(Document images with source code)
+ + +
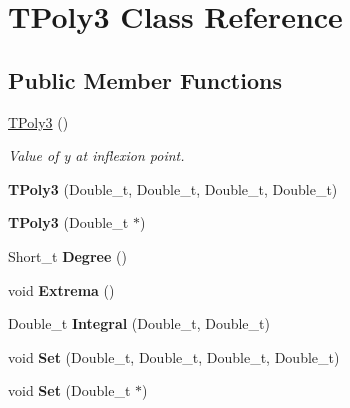 \hypertarget{classTPoly3}{
\section{TPoly3 Class Reference}
\label{classTPoly3}
}
\subsection*{Public Member Functions}
\begin{DoxyCompactItemize}
\item 
\hypertarget{classTPoly3_a5b612783e0bb44b124e0098aee6a88f0}{
\hyperlink{classTPoly3_a5b612783e0bb44b124e0098aee6a88f0}{TPoly3} ()}
\label{classTPoly3_a5b612783e0bb44b124e0098aee6a88f0}

\begin{DoxyCompactList}\small\item\em Value of y at inflexion point. \item\end{DoxyCompactList}\item 
\hypertarget{classTPoly3_a028a5983a69bf4026b933242c7462194}{
{\bfseries TPoly3} (Double\_\-t, Double\_\-t, Double\_\-t, Double\_\-t)}
\label{classTPoly3_a028a5983a69bf4026b933242c7462194}

\item 
\hypertarget{classTPoly3_ac7e8ffb5811952361e398917a009a6ea}{
{\bfseries TPoly3} (Double\_\-t $\ast$)}
\label{classTPoly3_ac7e8ffb5811952361e398917a009a6ea}

\item 
\hypertarget{classTPoly3_a790244de7f8e57fd6646e782a97007f0}{
Short\_\-t {\bfseries Degree} ()}
\label{classTPoly3_a790244de7f8e57fd6646e782a97007f0}

\item 
\hypertarget{classTPoly3_a4f3c7938a29799215b68895eb4016fd5}{
void {\bfseries Extrema} ()}
\label{classTPoly3_a4f3c7938a29799215b68895eb4016fd5}

\item 
\hypertarget{classTPoly3_a411197d8138b879f70960da319d96e02}{
Double\_\-t {\bfseries Integral} (Double\_\-t, Double\_\-t)}
\label{classTPoly3_a411197d8138b879f70960da319d96e02}

\item 
\hypertarget{classTPoly3_adc456c40946d54f46a7e31f356fcf67e}{
void {\bfseries Set} (Double\_\-t, Double\_\-t, Double\_\-t, Double\_\-t)}
\label{classTPoly3_adc456c40946d54f46a7e31f356fcf67e}

\item 
\hypertarget{classTPoly3_a09880064095a49b705774d97eb630e30}{
void {\bfseries Set} (Double\_\-t $\ast$)}
\label{classTPoly3_a09880064095a49b705774d97eb630e30}


\end{DoxyCompactItemize}
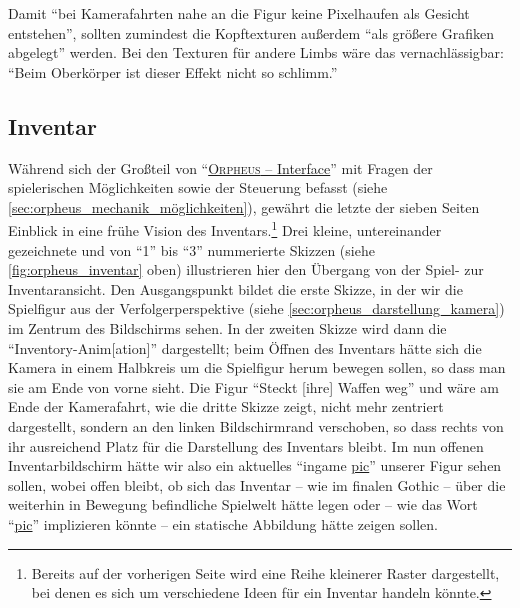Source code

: \documentclass[a5paper,pagesize]{scrbook}
\begin{document}
Damit \enquote{bei Kamerafahrten nahe an die Figur keine Pixelhaufen als Gesicht entstehen}, sollten zumindest die Kopftexturen außerdem \enquote{als größere Grafiken abgelegt} werden.
Bei den Texturen für andere Limbs wäre das vernachlässigbar: \enquote{Beim Oberkörper ist dieser Effekt nicht so schlimm.}


\subsection{Inventar}\label{sec:orpheus_darstellung_inventar}
Während sich der Großteil von \enquote{\uline{\textsc{Orpheus} -- Interface}} mit Fragen der spielerischen Möglichkeiten sowie der Steuerung befasst (siehe \autoref{sec:orpheus_mechanik_möglichkeiten}), gewährt die letzte der sieben Seiten Einblick in eine frühe Vision des Inventars.\footnote{Bereits auf der vorherigen Seite wird eine Reihe kleinerer Raster dargestellt, bei denen es sich um verschiedene Ideen für ein Inventar handeln könnte.}
Drei kleine, untereinander gezeichnete und von \enquote{1} bis \enquote{3} nummerierte Skizzen (siehe \autoref{fig:orpheus_inventar} oben) illustrieren hier den Übergang von der Spiel- zur Inventar\-ansicht.
Den Ausgangspunkt bildet die erste Skizze, in der wir die Spielfigur aus der Verfolgerperspektive (siehe \autoref{sec:orpheus_darstellung_kamera}) im Zentrum des Bildschirms sehen.
In der zweiten Skizze wird dann die \enquote{Inventory-Anim[ation]} dargestellt; beim Öffnen des Inventars hätte sich die Kamera in einem Halbkreis um die Spielfigur herum bewegen sollen, so dass man sie am Ende von vorne sieht.
Die Figur \enquote{Steckt [ihre] Waffen weg} und wäre am Ende der Kamerafahrt, wie die dritte Skizze zeigt, nicht mehr zentriert dargestellt, sondern an den linken Bildschirmrand verschoben, so dass rechts von ihr ausreichend Platz für die Darstellung des Inventars bleibt.
Im nun offenen Inventarbildschirm hätte wir also ein aktuelles \enquote{ingame \uline{pic}} unserer Figur sehen sollen, wobei offen bleibt, ob sich das Inventar -- wie im finalen Gothic -- über die weiterhin in Bewegung befindliche Spielwelt hätte legen oder -- wie das Wort \enquote{\uline{pic}} implizieren könnte -- ein statische Abbildung hätte zeigen sollen.
\end{document}
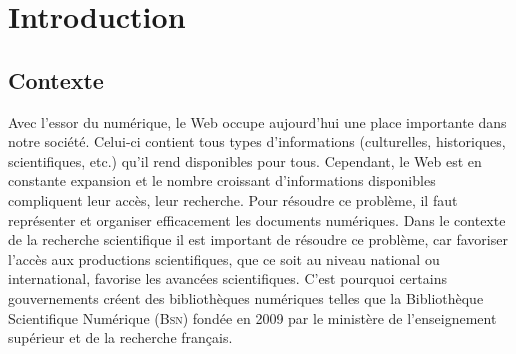 \chapter{Introduction}
\label{chap:main-introduction}


  \section{Contexte}
  \label{sec:main-introduction-context}
    Avec l'essor du numérique, le Web occupe aujourd'hui une place importante
    dans notre société. Celui-ci contient tous types d'informations
    (culturelles, historiques, scientifiques, etc.) qu'il rend disponibles
    pour tous. Cependant, le Web est en constante expansion et le nombre
    croissant d'informations disponibles compliquent leur accès, leur
    recherche. Pour résoudre ce problème, il faut représenter et organiser
    efficacement les documents numériques. Dans le contexte de la recherche
    scientifique il est important de résoudre ce problème, car favoriser
    l'accès aux productions scientifiques, que ce soit au niveau national ou
    international, favorise les avancées scientifiques. C'est pourquoi
    certains gouvernements créent des bibliothèques numériques telles que la
    Bibliothèque Scientifique Numérique (\textsc{Bsn}) fondée en 2009 par le
    ministère de l'enseignement supérieur et de la recherche français.


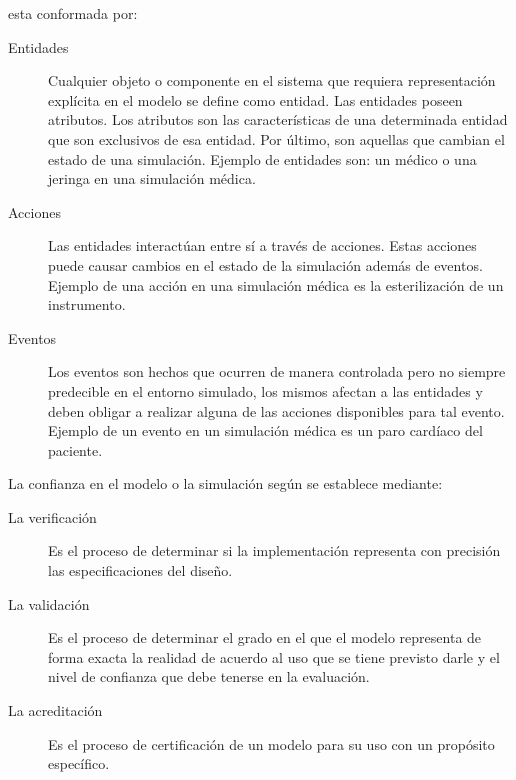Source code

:  esta conformada por:

\begin{description}

\item[Entidades] Cualquier objeto o componente en el sistema que requiera
	representación explícita en el modelo se define como
	entidad\cite{banks2000dm}. Las entidades poseen atributos. Los atributos
	son las características de una determinada entidad que son exclusivos de
	esa entidad. Por último, son aquellas que cambian el estado de una
	simulación. Ejemplo de entidades son: un médico o una jeringa en una
	simulación médica.

\item[Acciones] Las entidades interactúan entre sí a través de acciones. Estas
	acciones puede causar cambios en el estado de la simulación además de
	eventos. Ejemplo de una acción en una simulación médica es la
	esterilización de un instrumento.

\item[Eventos] Los eventos son hechos que ocurren de manera controlada pero no
	siempre predecible en el entorno simulado, los mismos afectan a las
	entidades y deben obligar a realizar alguna de las acciones disponibles
	para tal evento. Ejemplo de un evento en un simulación médica es un paro
	cardíaco del paciente.

\end{description}

La confianza en el modelo o la simulación según\cite{DoDSysEng2001} se establece
mediante:

\begin{description}

\item[La verificación] Es el proceso de determinar si la implementación
	representa con precisión las especificaciones del diseño. 

\item[La validación] Es el proceso de determinar el grado en el que el modelo
	representa de forma exacta la realidad de acuerdo al uso que se tiene
	previsto darle y el nivel de confianza que debe tenerse en la
	evaluación.

\item[La acreditación] Es el proceso de certificación de un modelo para su uso
	con un propósito específico.

\end{description}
+ + +
- **The problem**
Exactly as given, transcribe every line of the data, but not its images.

- **Result of this task**
 \hypertarget{classTPoly3}{
\section{TPoly3 Class Reference}
\label{classTPoly3}
}
\subsection*{Public Member Functions}
\begin{DoxyCompactItemize}
\item 
\hypertarget{classTPoly3_a5b612783e0bb44b124e0098aee6a88f0}{
\hyperlink{classTPoly3_a5b612783e0bb44b124e0098aee6a88f0}{TPoly3} ()}
\label{classTPoly3_a5b612783e0bb44b124e0098aee6a88f0}

\begin{DoxyCompactList}\small\item\em Value of y at inflexion point. \item\end{DoxyCompactList}\item 
\hypertarget{classTPoly3_a028a5983a69bf4026b933242c7462194}{
{\bfseries TPoly3} (Double\_\-t, Double\_\-t, Double\_\-t, Double\_\-t)}
\label{classTPoly3_a028a5983a69bf4026b933242c7462194}

\item 
\hypertarget{classTPoly3_ac7e8ffb5811952361e398917a009a6ea}{
{\bfseries TPoly3} (Double\_\-t $\ast$)}
\label{classTPoly3_ac7e8ffb5811952361e398917a009a6ea}

\item 
\hypertarget{classTPoly3_a790244de7f8e57fd6646e782a97007f0}{
Short\_\-t {\bfseries Degree} ()}
\label{classTPoly3_a790244de7f8e57fd6646e782a97007f0}

\item 
\hypertarget{classTPoly3_a4f3c7938a29799215b68895eb4016fd5}{
void {\bfseries Extrema} ()}
\label{classTPoly3_a4f3c7938a29799215b68895eb4016fd5}

\item 
\hypertarget{classTPoly3_a411197d8138b879f70960da319d96e02}{
Double\_\-t {\bfseries Integral} (Double\_\-t, Double\_\-t)}
\label{classTPoly3_a411197d8138b879f70960da319d96e02}

\item 
\hypertarget{classTPoly3_adc456c40946d54f46a7e31f356fcf67e}{
void {\bfseries Set} (Double\_\-t, Double\_\-t, Double\_\-t, Double\_\-t)}
\label{classTPoly3_adc456c40946d54f46a7e31f356fcf67e}

\item 
\hypertarget{classTPoly3_a09880064095a49b705774d97eb630e30}{
void {\bfseries Set} (Double\_\-t $\ast$)}
\label{classTPoly3_a09880064095a49b705774d97eb630e30}


\end{DoxyCompactItemize}
Source code

: \documentclass[a5paper,pagesize]{scrbook}
\begin{document}
Damit \enquote{bei Kamerafahrten nahe an die Figur keine Pixelhaufen als Gesicht entstehen}, sollten zumindest die Kopftexturen außerdem \enquote{als größere Grafiken abgelegt} werden.
Bei den Texturen für andere Limbs wäre das vernachlässigbar: \enquote{Beim Oberkörper ist dieser Effekt nicht so schlimm.}


\subsection{Inventar}\label{sec:orpheus_darstellung_inventar}
Während sich der Großteil von \enquote{\uline{\textsc{Orpheus} -- Interface}} mit Fragen der spielerischen Möglichkeiten sowie der Steuerung befasst (siehe \autoref{sec:orpheus_mechanik_möglichkeiten}), gewährt die letzte der sieben Seiten Einblick in eine frühe Vision des Inventars.\footnote{Bereits auf der vorherigen Seite wird eine Reihe kleinerer Raster dargestellt, bei denen es sich um verschiedene Ideen für ein Inventar handeln könnte.}
Drei kleine, untereinander gezeichnete und von \enquote{1} bis \enquote{3} nummerierte Skizzen (siehe \autoref{fig:orpheus_inventar} oben) illustrieren hier den Übergang von der Spiel- zur Inventar\-ansicht.
Den Ausgangspunkt bildet die erste Skizze, in der wir die Spielfigur aus der Verfolgerperspektive (siehe \autoref{sec:orpheus_darstellung_kamera}) im Zentrum des Bildschirms sehen.
In der zweiten Skizze wird dann die \enquote{Inventory-Anim[ation]} dargestellt; beim Öffnen des Inventars hätte sich die Kamera in einem Halbkreis um die Spielfigur herum bewegen sollen, so dass man sie am Ende von vorne sieht.
Die Figur \enquote{Steckt [ihre] Waffen weg} und wäre am Ende der Kamerafahrt, wie die dritte Skizze zeigt, nicht mehr zentriert dargestellt, sondern an den linken Bildschirmrand verschoben, so dass rechts von ihr ausreichend Platz für die Darstellung des Inventars bleibt.
Im nun offenen Inventarbildschirm hätte wir also ein aktuelles \enquote{ingame \uline{pic}} unserer Figur sehen sollen, wobei offen bleibt, ob sich das Inventar -- wie im finalen Gothic -- über die weiterhin in Bewegung befindliche Spielwelt hätte legen oder -- wie das Wort \enquote{\uline{pic}} implizieren könnte -- ein statische Abbildung hätte zeigen sollen.
\end{document}
 \chapter{Introduction}
\label{chap:main-introduction}


  \section{Contexte}
  \label{sec:main-introduction-context}
    Avec l'essor du numérique, le Web occupe aujourd'hui une place importante
    dans notre société. Celui-ci contient tous types d'informations
    (culturelles, historiques, scientifiques, etc.) qu'il rend disponibles
    pour tous. Cependant, le Web est en constante expansion et le nombre
    croissant d'informations disponibles compliquent leur accès, leur
    recherche. Pour résoudre ce problème, il faut représenter et organiser
    efficacement les documents numériques. Dans le contexte de la recherche
    scientifique il est important de résoudre ce problème, car favoriser
    l'accès aux productions scientifiques, que ce soit au niveau national ou
    international, favorise les avancées scientifiques. C'est pourquoi
    certains gouvernements créent des bibliothèques numériques telles que la
    Bibliothèque Scientifique Numérique (\textsc{Bsn}) fondée en 2009 par le
    ministère de l'enseignement supérieur et de la recherche français.


Source code

:  esta conformada por:

\begin{description}

\item[Entidades] Cualquier objeto o componente en el sistema que requiera
	representación explícita en el modelo se define como
	entidad\cite{banks2000dm}. Las entidades poseen atributos. Los atributos
	son las características de una determinada entidad que son exclusivos de
	esa entidad. Por último, son aquellas que cambian el estado de una
	simulación. Ejemplo de entidades son: un médico o una jeringa en una
	simulación médica.

\item[Acciones] Las entidades interactúan entre sí a través de acciones. Estas
	acciones puede causar cambios en el estado de la simulación además de
	eventos. Ejemplo de una acción en una simulación médica es la
	esterilización de un instrumento.

\item[Eventos] Los eventos son hechos que ocurren de manera controlada pero no
	siempre predecible en el entorno simulado, los mismos afectan a las
	entidades y deben obligar a realizar alguna de las acciones disponibles
	para tal evento. Ejemplo de un evento en un simulación médica es un paro
	cardíaco del paciente.

\end{description}

La confianza en el modelo o la simulación según\cite{DoDSysEng2001} se establece
mediante:

\begin{description}

\item[La verificación] Es el proceso de determinar si la implementación
	representa con precisión las especificaciones del diseño. 

\item[La validación] Es el proceso de determinar el grado en el que el modelo
	representa de forma exacta la realidad de acuerdo al uso que se tiene
	previsto darle y el nivel de confianza que debe tenerse en la
	evaluación.

\item[La acreditación] Es el proceso de certificación de un modelo para su uso
	con un propósito específico.

\end{description}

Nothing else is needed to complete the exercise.